Member of the Pennsylvania House of Representatives from the 106th district
- In office January 1, 1991 – November 30, 2002
- Preceded by: Rudolph Dinnini
- Succeeded by: John D. Payne

Personal details
- Born: October 29, 1944 (age 81) Harrisburg, Pennsylvania
- Party: Republican
- Spouse: Meredith E.
- Alma mater: Lebanon Valley College Temple University

= Frank Tulli =

American politician

Frank "Chick" Tulli, Jr. (born October 29, 1944) is a former Republican member of the Pennsylvania House of Representatives.

==Biography==
Tulli is a 1962 graduate of Hershey High School and a 1966 graduate of Lebanon Valley College.

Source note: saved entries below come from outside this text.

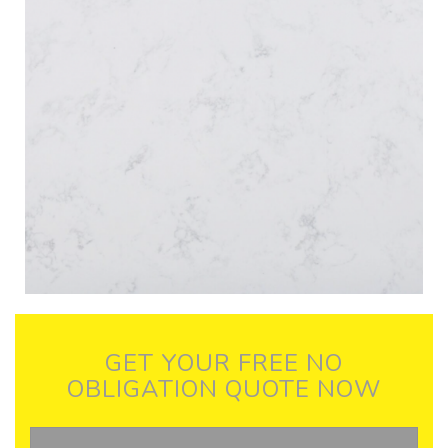
GET YOUR FREE NO
OBLIGATION QUOTE NOW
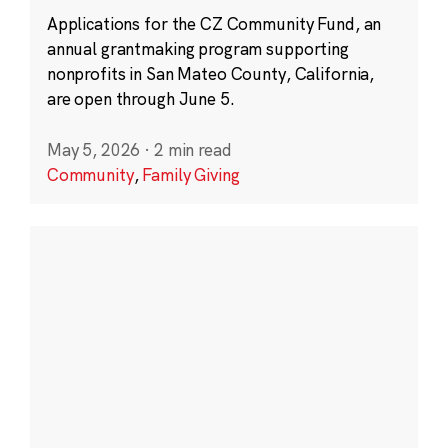
Applications for the CZ Community Fund, an
annual grantmaking program supporting
nonprofits in San Mateo County, California,
are open through June 5.
May 5, 2026
·
2 min read
Community
,
Family Giving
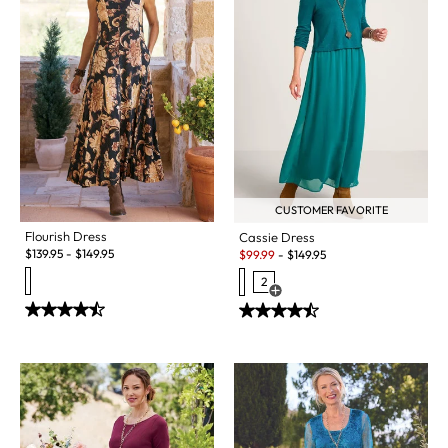
CUSTOMER FAVORITE
Flourish Dress
Cassie Dress
Sale:
$
139.95
-
$
149.95
$
99.99
-
$
149.95
2
Open Swatch Drawer for more c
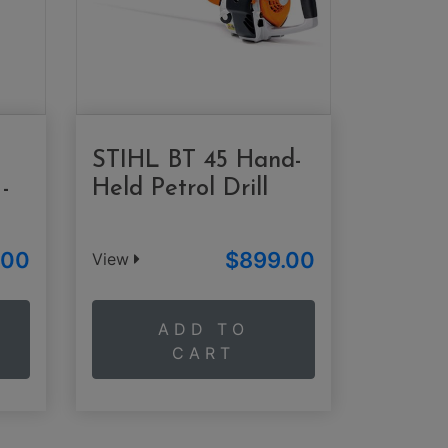
STIHL BT 45 Hand-
-
Held Petrol Drill
.00
$899.00
View
ADD TO
CART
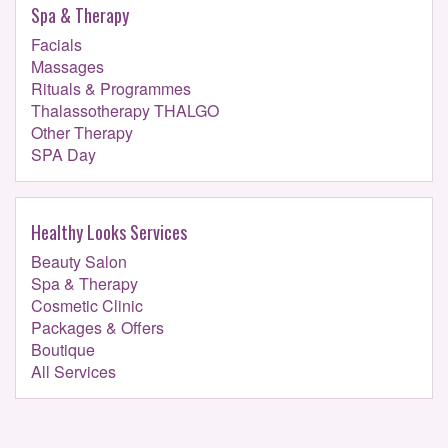
Spa & Therapy
Facials
Massages
Rituals & Programmes
Thalassotherapy THALGO
Other Therapy
SPA Day
Healthy Looks Services
Beauty Salon
Spa & Therapy
Cosmetic Clinic
Packages & Offers
Boutique
All Services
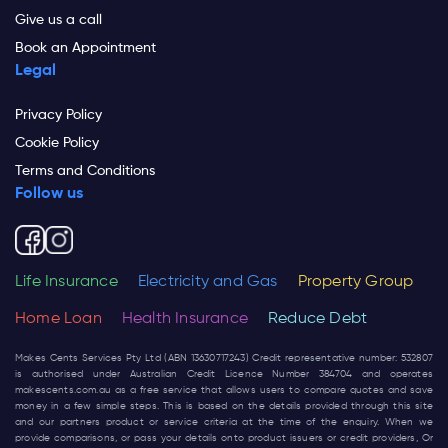
Give us a call
Book an Appointment
Legal
Privacy Policy
Cookie Policy
Terms and Conditions
Follow us
Life Insurance
Electricity and Gas
Property Group
Home Loan
Health Insurance
Reduce Debt
Makes Cents Services Pty Ltd (ABN 13630717243) Credit representative number: 532807
is authorised under Australian Credit Licence Number 384704 and operates
makescents.com.au
as a free service that allows users to compare quotes and save
money in a few simple steps. This is based on the details provided through this site
and our partners product or service criteria at the time of the enquiry. When we
provide comparisons, or pass your details onto product issuers or credit providers, Or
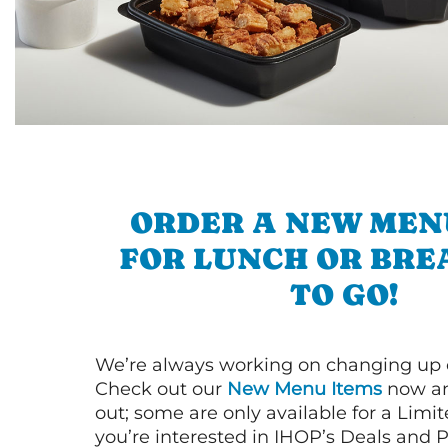
ORDER A NEW MEN
FOR LUNCH OR BRE
TO GO!
We’re always working on changing up
Check out our
New Menu Items
now an
out; some are only available for a Limit
you’re interested in IHOP’s Deals and P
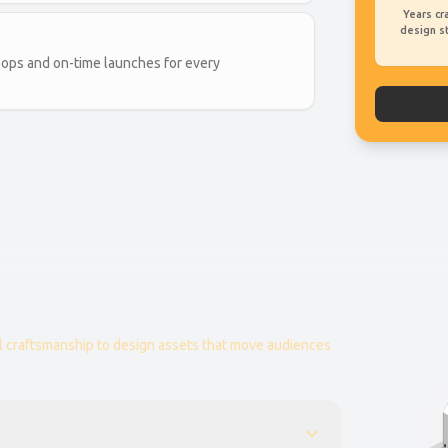
Years cr
design s
ops and on-time launches for every
 craftsmanship to design assets that move audiences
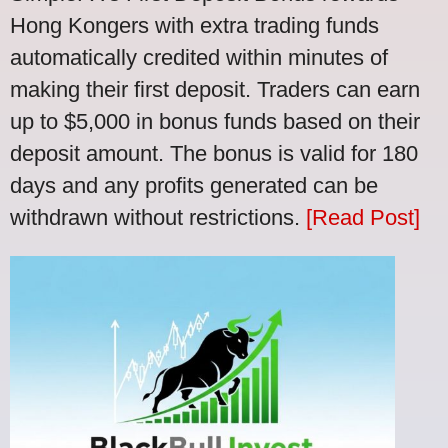
Hong Kongers with extra trading funds
automatically credited within minutes of
making their first deposit. Traders can earn
up to $5,000 in bonus funds based on their
deposit amount. The bonus is valid for 180
days and any profits generated can be
withdrawn without restrictions.
[Read Post]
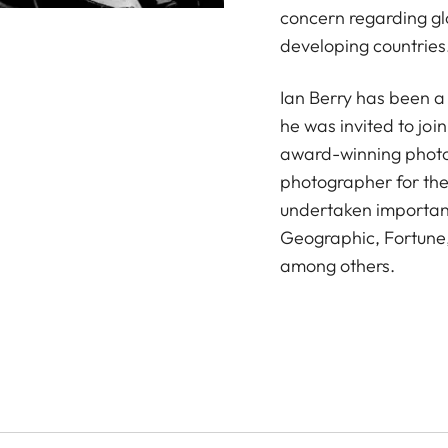
concern regarding gl
developing countries
Ian Berry has been 
he was invited to join
award-winning photog
photographer for th
undertaken important
Geographic, Fortune,
among others.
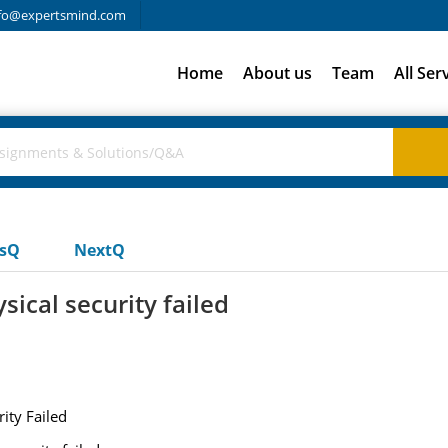
fo@expertsmind.com
Home
About us
Team
All Ser
usQ
NextQ
sical security failed
ity Failed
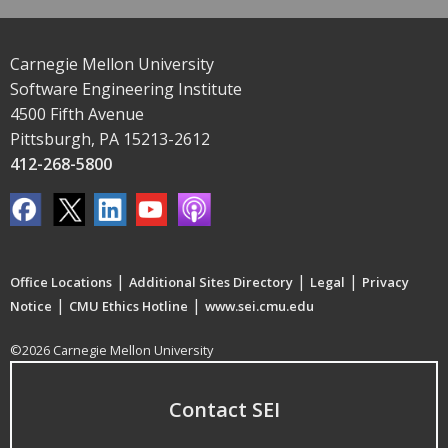
Carnegie Mellon University
Software Engineering Institute
4500 Fifth Avenue
Pittsburgh, PA 15213-2612
412-268-5800
|
|
|
Office Locations
Additional Sites Directory
Legal
Privacy
|
|
Notice
CMU Ethics Hotline
www.sei.cmu.edu
©2026 Carnegie Mellon University
Contact SEI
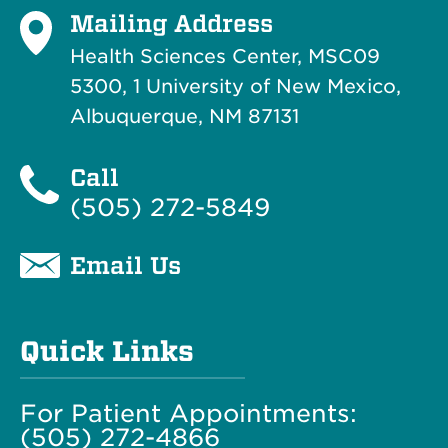
Mailing Address
Health Sciences Center, MSC09
5300, 1 University of New Mexico,
Albuquerque, NM 87131
Call
(505) 272-5849
Email Us
Quick Links
For Patient Appointments:
(505) 272-4866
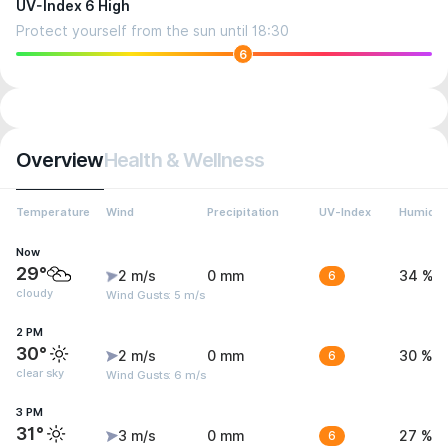
UV-Index 6 High
Protect yourself from the sun until 18:30
6
Overview
Health & Wellness
Temperature
Wind
Precipitation
UV-Index
Humidit
Now
29°
2 m/s
0 mm
6
34 %
cloudy
Wind Gusts: 5 m/s
2 PM
30°
2 m/s
0 mm
6
30 %
clear sky
Wind Gusts: 6 m/s
3 PM
31°
3 m/s
0 mm
6
27 %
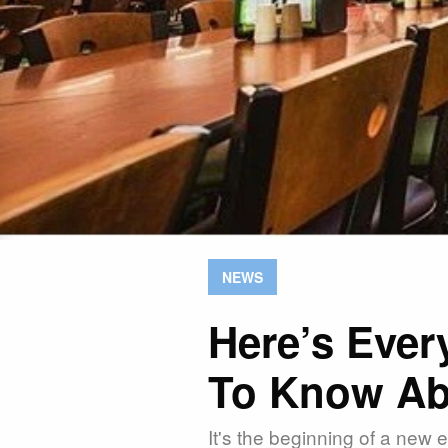
NEWS
Here’s Ever
To Know Ab
It's the beginning of a new e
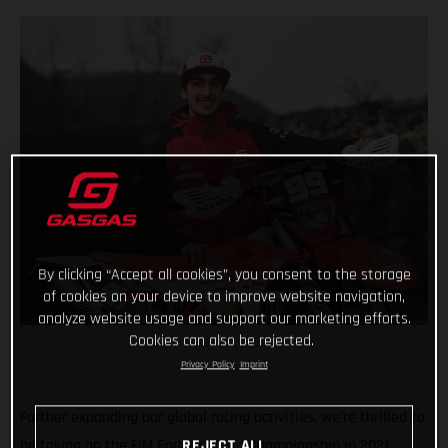
By clicking “Accept all cookies”, you consent to the storage
of cookies on your device to improve website navigation,
analyze website usage and support our marketing efforts.
Cookies can also be rejected.
Privacy Policy
Imprint
Further expanding our global racing activities, we’re thrilled to
be taking on the FIM Enduro World Championship in 2021,
REJECT ALL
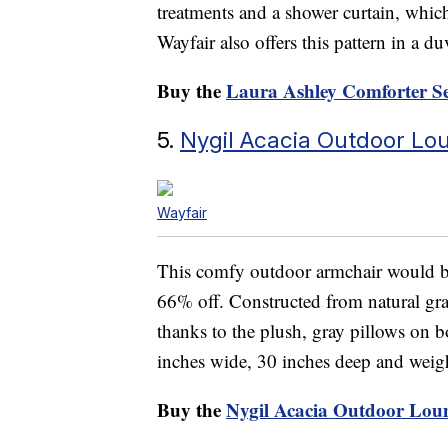
treatments and a shower curtain, which
Wayfair also offers this pattern in a d
Buy the
Laura Ashley Comforter S
5.
Nygil Acacia Outdoor Lo
Wayfair
This comfy outdoor armchair would be 
66% off. Constructed from natural grai
thanks to the plush, gray pillows on bo
inches wide, 30 inches deep and weig
Buy the
Nygil Acacia Outdoor Lou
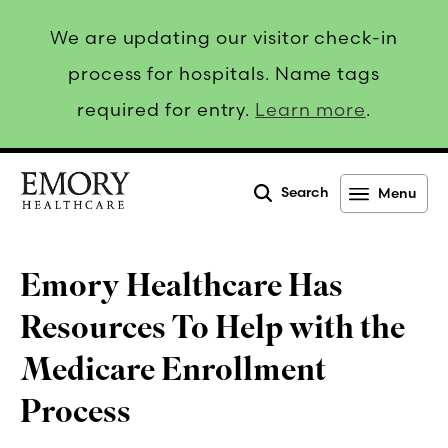
We are updating our visitor check-in
process for hospitals. Name tags
required for entry.
Learn more
.
Search
Menu
Emory
Healthcare
Emory Healthcare Has
Resources To Help with the
Medicare Enrollment
Process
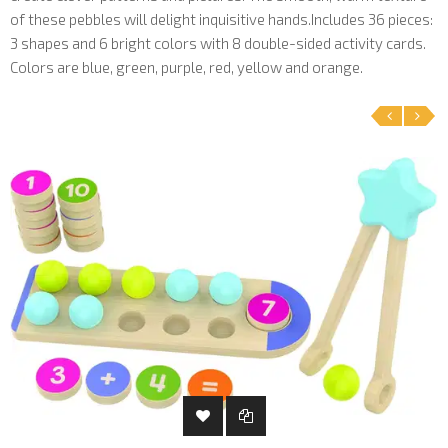
of these pebbles will delight inquisitive hands.Includes 36 pieces:
3 shapes and 6 bright colors with 8 double-sided activity cards.
Colors are blue, green, purple, red, yellow and orange.
‹
›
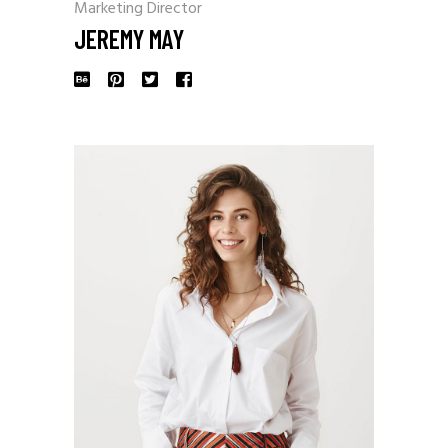
Marketing Director
JEREMY MAY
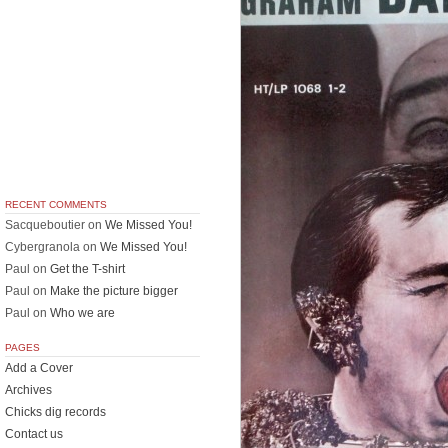
RECENT COMMENTS
Sacqueboutier
on
We Missed You!
Cybergranola
on
We Missed You!
Paul
on
Get the T-shirt
Paul
on
Make the picture bigger
Paul
on
Who we are
PAGES
Add a Cover
Archives
Chicks dig records
Contact us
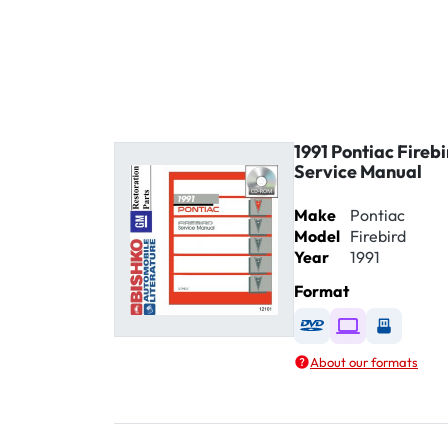
1991 Pontiac Fireb
Service Manual
Make
Pontiac
Model
Firebird
Year
1991
Format
Available as DVD
Available as D
Availabl
About our formats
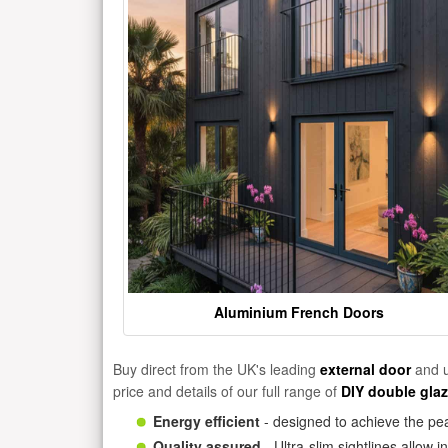
Aluminium French Doors
Buy direct from the UK's leading
external door
and u
price and details of our full range of
DIY double gla
Energy efficient
- designed to achieve the pea
Quality assured
- Ultra-slim sightlines allow 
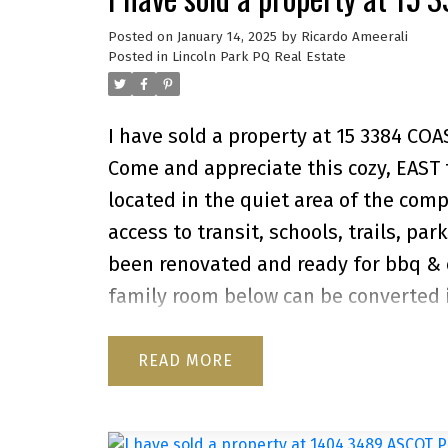
Posted on
January 14, 2025
by
Ricardo Ameerali
Posted in
Lincoln Park PQ Real Estate
I have sold a property at 15 3384 CO
Come and appreciate this cozy, EAST f
located in the quiet area of the compl
access to transit, schools, trails, pa
been renovated and ready for bbq & e
family room below can be converted 
provides access to the backyard. The 
pets. There's a shed in the backyard f
READ
complex, newer roofs & good locati
to the complex is through ULSTER ST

He earned an M.S. degree from Temple University in 1969.

Prior to elective office, he taught government in public schools for seven years and owned and operated a chain of Naturalizer shoe stores.

He was first elected to represent the 106th legislative district in the Pennsylvania House of Representatives in 1990. The leading legislative force behind the deregulation of Pennsylvania's electric utility industry, Tulli retired in May 2002, shortly after winning the Republican nomination in the 2002 primary election.

He is currently the chief executive officer at Greenlee Partners, a Harrisburg-based lobbying group.